While he accepts that there is a romantic element to the film, he finds it also “tough, and not a glamourous or fake version of the strip clubs in Soho,” while also admiring how devoid it is of the miserablism of other films showing London’s criminal underworld. More importantly, he found a sense of hope in Mona Lisa. This was a notion he wanted to inject into City of Tiny Lights, showing that London, like any large capital city, is a place that “reflects the true reality of living in a vibrant, multicultural, sexy, scary, exciting place”.
Wonderland (1999)
Director: Michael Winterbottom
“I like films like Notting Hill (1999), but it isn’t what London is, it is just a bit of London. Or [films] become very grim and slightly miserable, and that isn’t true either. London can be a scary, lonely place to live with many challenges, but it is also a happy, fun, vibrant place,” says Travis as he approaches his next choice of film.

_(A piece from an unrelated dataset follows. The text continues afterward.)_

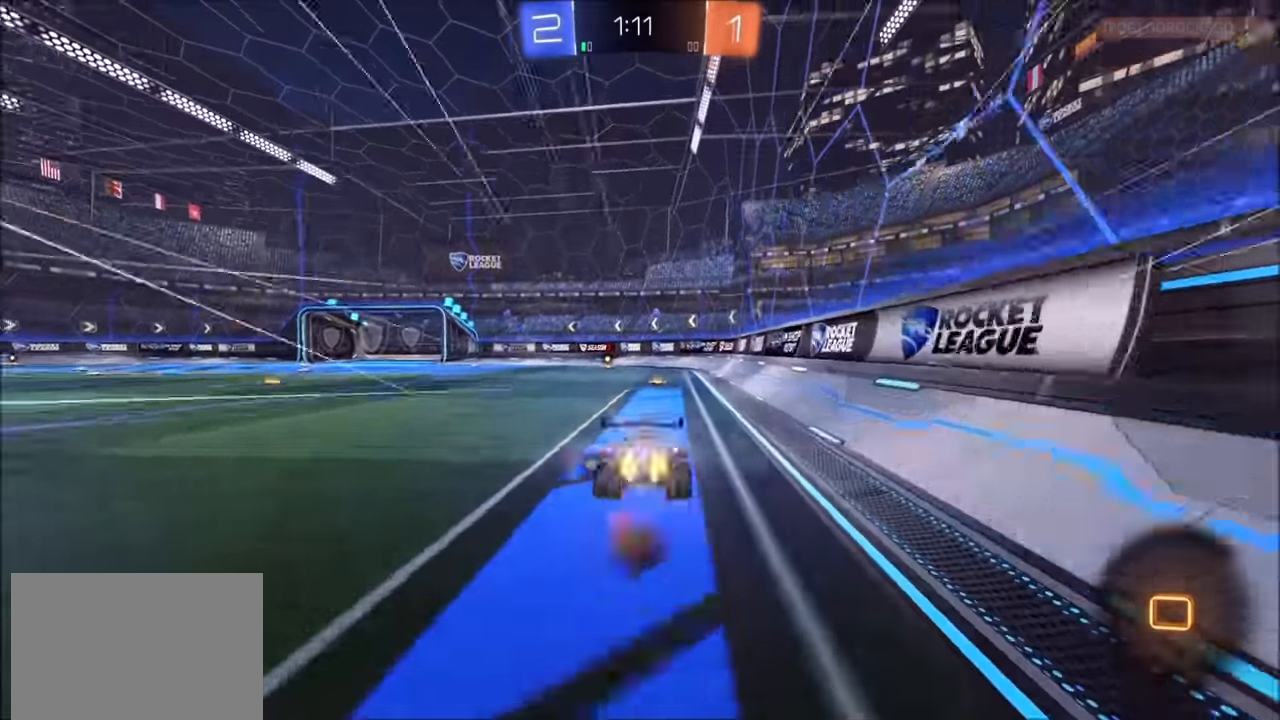
{"buttons": ["R2"], "left_stick": "center", "right_stick": "center", "events": [[50, "CROSS", "up"], [50, "TRIANGLE", "down"], [50, "left_stick", "center"], [150, "TRIANGLE", "up"]]}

He lands on Michael Winterbottom’s London-tale set over Bonfire night weekend, Wonderland, which captures the lives of three sisters as they try to navigate their lives admits the grubby reality of city life. “I remember enjoying how real and true that film felt,” explains Travis, who like Winterbottom aims to always find the characters and their story, trying to come as accurately as possible to the reality of life here in London, as he explains. “I would like to think that with City of Tiny Lights we approached the story in the same way. Of all the flickering lights of London, all too often we only get to see behind the middle-class ones, or the dead ones when it is a period movie.”
The Long Good Friday (1980)
Director: John Mackenzie
Another film featuring the talents of the late Bob Hoskins, The Long Good Friday captures London before the glittering towers of Canary Wharf came to define the skyline of the capital. Hoskins plays Harold, a mob boss looking to develop the docklands area of the city, who becomes stuck in the middle of new American investors and the IRA. For Travis, this is a film that captures London on screen in a successful way, but he notes that along with good examples, such as Mackenzie’s 1980s classic, there have been plenty of others that haven’t been as successful. “We are constantly trying to appeal to America, and what they think London is, and are a little bit scared of the richness under our feet,” he explains.
Dirty Pretty Things (2002)
Director: Stephen Frears
Set in the underbelly of London, Stephen Frears’ film about illegal immigrants having to find a way to survive was a film that Travis felt was “a beautiful story about London”, that “did something very truthful about that world”. Starring Chiwetel Ejiofor in a career-launching performance as a Nigerian illegal immigrant and former doctor who is forced to perform back-room operations, it was a film that pulled back the curtain on the plight of immigrants in the capital. For Travis, this film was authentic, but he is keen to stress that the state cinema is now in is very different. “I think diversity is an issue beyond just casting. It is about the stories that we decide to tell, but if the roles are still defined in a certain way, then audiences will only be used to seeing certain characters and will expect that. It is about putting people in different positions. It is important to me that we don’t assume the social issues all too often automatically attached to certain characters.”